> **Exercise**
Report each line from the records where the string "width" turns up.

------ Available data ------

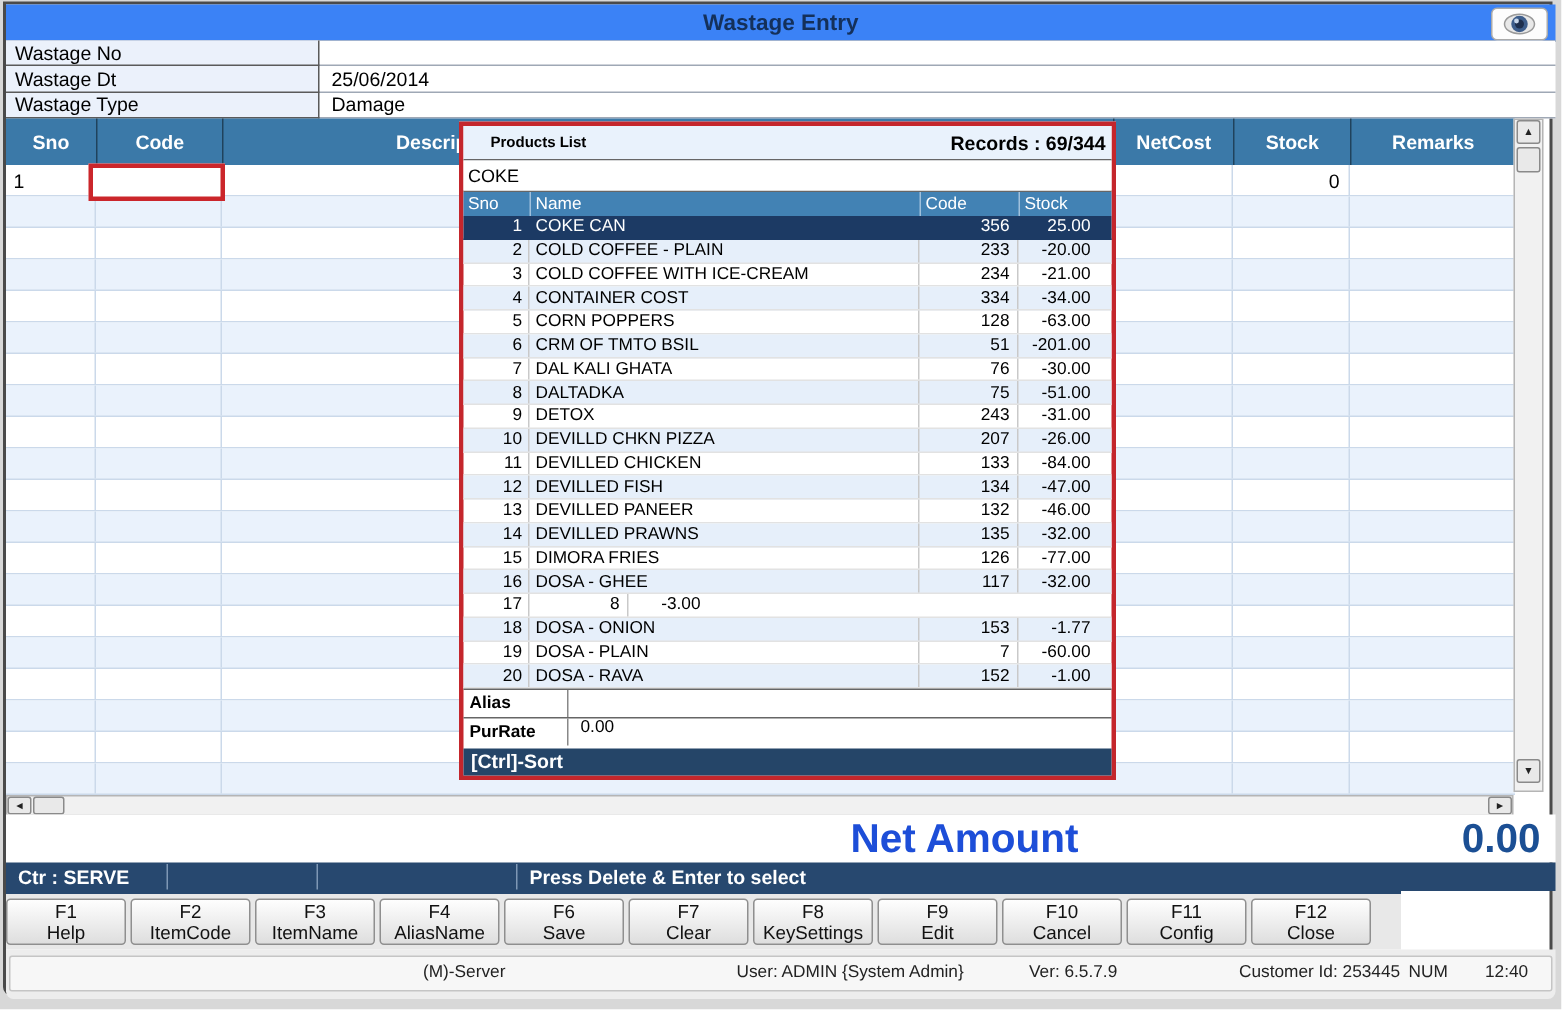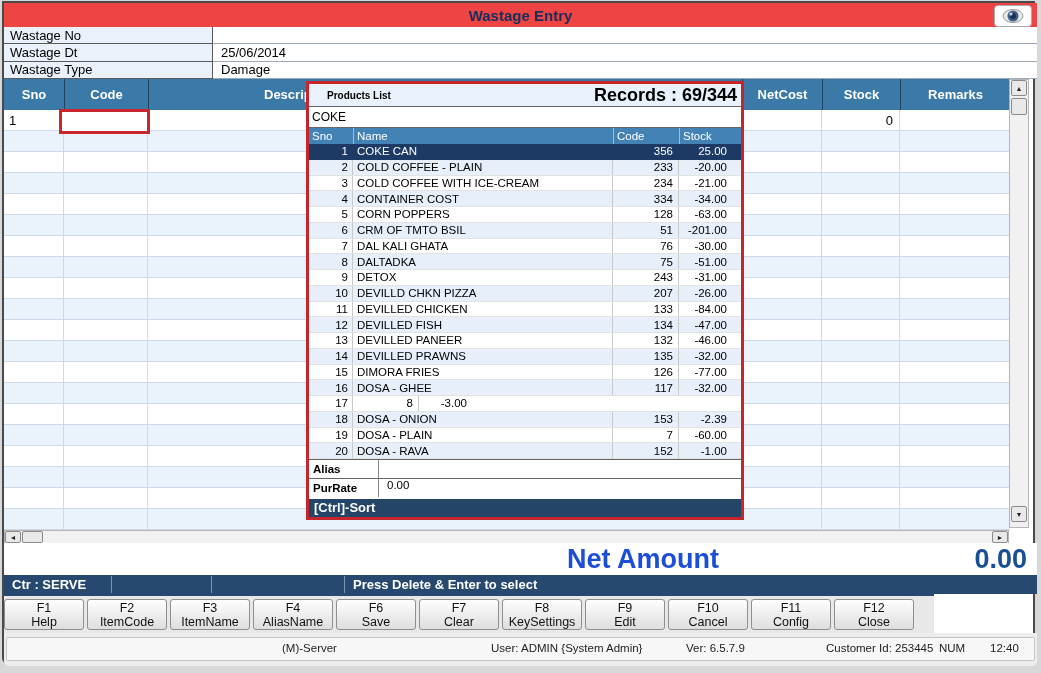--- a/index.html
+++ b/index.html
@@ -2,21 +2,21 @@
 <html><head>
 <meta charset="utf-8">
 <style>
   html,body{margin:0;padding:0;}
   .screen{position:relative;width:1041px;height:673px;background:#D8D8D8;
     font-family:"Liberation Sans",sans-serif;overflow:hidden;color:#000;}
   .window{position:absolute;left:2px;top:1px;width:1033px;height:663px;
     border:2px solid #4A4A4A;background:#FFF;border-radius:0 0 6px 6px;box-sizing:border-box;}
 
   
-  .titlebar{position:absolute;left:4px;top:3px;width:1033px;height:24px;background:#ef4444;
+  .titlebar{position:absolute;left:4px;top:3px;width:1033px;height:24px;background:#3b82f6;
     border-bottom:1px solid #4A4A4A;display:flex;align-items:center;justify-content:center;}
   .titlebar .title{font-size:15px;font-weight:bold;color:#14305A;}
   .title-icon-btn{position:absolute;right:5px;top:2px;width:36px;height:20px;background:#FDFDFD;
     border:1px solid #AAA;border-radius:4px;display:flex;align-items:center;justify-content:center;}
 
   
   .formarea{position:absolute;left:4px;top:27px;width:1033px;height:52px;display:flex;flex-direction:column;background:#FFF;}
   .form-row{flex:1;display:flex;border-bottom:1px solid #9FA8B5;}
   .form-label{width:209px;background:#EBF1FB;border-right:1px solid #5A5A5A;border-bottom:1px solid #5A5A5A;
     margin-bottom:-1px;font-size:13px;padding-left:6px;display:flex;align-items:center;box-sizing:border-box;}
@@ -82,21 +82,21 @@
   .bb-band{position:absolute;left:2px;top:4px;right:2px;height:22px;background:#F7F7F7;border:1px solid #C5C5C5;border-radius:2px;}
   .bottombar span{position:absolute;top:4px;line-height:22px;font-size:11.5px;color:#222;white-space:nowrap;}
   .bb-server{left:278px;} .bb-user{left:487px;} .bb-ver{left:682px;}
   .bb-cust{left:822px;} .bb-num{left:935px;} .bb-time{left:986px;}
 
   
   .popup{position:absolute;left:306px;top:81px;width:432px;height:433px;border:3px solid #C4262C;
     background:#FFF;z-index:10;display:flex;flex-direction:column;}
   .p-title{height:22px;background:#E9F2FC;border-bottom:1px solid #666;display:flex;align-items:center;flex:none;}
   .p-title .pt{font-size:10px;font-weight:bold;padding-left:18px;}
-  .p-title .pr{margin-left:auto;font-size:18px;font-weight:bold;padding-right:4px;}
+  .p-title .pr{margin-left:auto;font-size:13px;font-weight:bold;padding-right:4px;}
   .p-search{height:20px;border-bottom:1px solid #666;flex:none;}
   .p-search input{width:100%;height:100%;border:0;outline:none;font-size:12px;padding:0 0 0 3px;
     font-family:"Liberation Sans",sans-serif;box-sizing:border-box;background:#FFF;}
   .p-thead{height:16px;background:#4282B4;color:#FFF;font-size:11.5px;display:flex;align-items:center;flex:none;}
   .ph{box-sizing:border-box;padding-left:3px;height:100%;display:flex;align-items:center;}
   .ph.b{border-left:1px solid #9FC0DC;}
   .ph-sno{width:44px;} .ph-name{flex:1;} .ph-code{width:66px;} .ph-stock{width:62px;}
   .p-body{height:315px;display:flex;flex-direction:column;flex:none;}
   .prow{flex:1;display:flex;align-items:center;font-size:11.5px;border-bottom:1px solid #E2E2E2;box-sizing:border-box;}
   .prow.alt{background:#E6EFFA;}
@@ -517,21 +517,21 @@
         </div>
         <div class="prow">
           <div class="pc sno">17</div>
           <div class="pc code">8</div>
           <div class="pc stock">-3.00</div>
         </div>
         <div class="prow alt">
           <div class="pc sno">18</div>
           <div class="pc name">DOSA - ONION</div>
           <div class="pc code">153</div>
-          <div class="pc stock">-2.39</div>
+          <div class="pc stock">-1.77</div>
         </div>
         <div class="prow">
           <div class="pc sno">19</div>
           <div class="pc name">DOSA - PLAIN</div>
           <div class="pc code">7</div>
           <div class="pc stock">-60.00</div>
         </div>
         <div class="prow alt">
           <div class="pc sno">20</div>
           <div class="pc name">DOSA - RAVA</div>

------

> **Expected answer**
   .screen{position:relative;width:1041px;height:673px;background:#D8D8D8;
   .window{position:absolute;left:2px;top:1px;width:1033px;height:663px;
-  .titlebar{position:absolute;left:4px;top:3px;width:1033px;height:24px;background:#ef4444;
+  .titlebar{position:absolute;left:4px;top:3px;width:1033px;height:24px;background:#3b82f6;
   .title-icon-btn{position:absolute;right:5px;top:2px;width:36px;height:20px;background:#FDFDFD;
   .formarea{position:absolute;left:4px;top:27px;width:1033px;height:52px;display:flex;flex-direction:column;background:#FFF;}
   .form-label{width:209px;background:#EBF1FB;border-right:1px solid #5A5A5A;border-bottom:1px solid #5A5A5A;
   .popup{position:absolute;left:306px;top:81px;width:432px;height:433px;border:3px solid #C4262C;
   .p-search input{width:100%;height:100%;border:0;outline:none;font-size:12px;padding:0 0 0 3px;
   .ph-sno{width:44px;} .ph-name{flex:1;} .ph-code{width:66px;} .ph-stock{width:62px;}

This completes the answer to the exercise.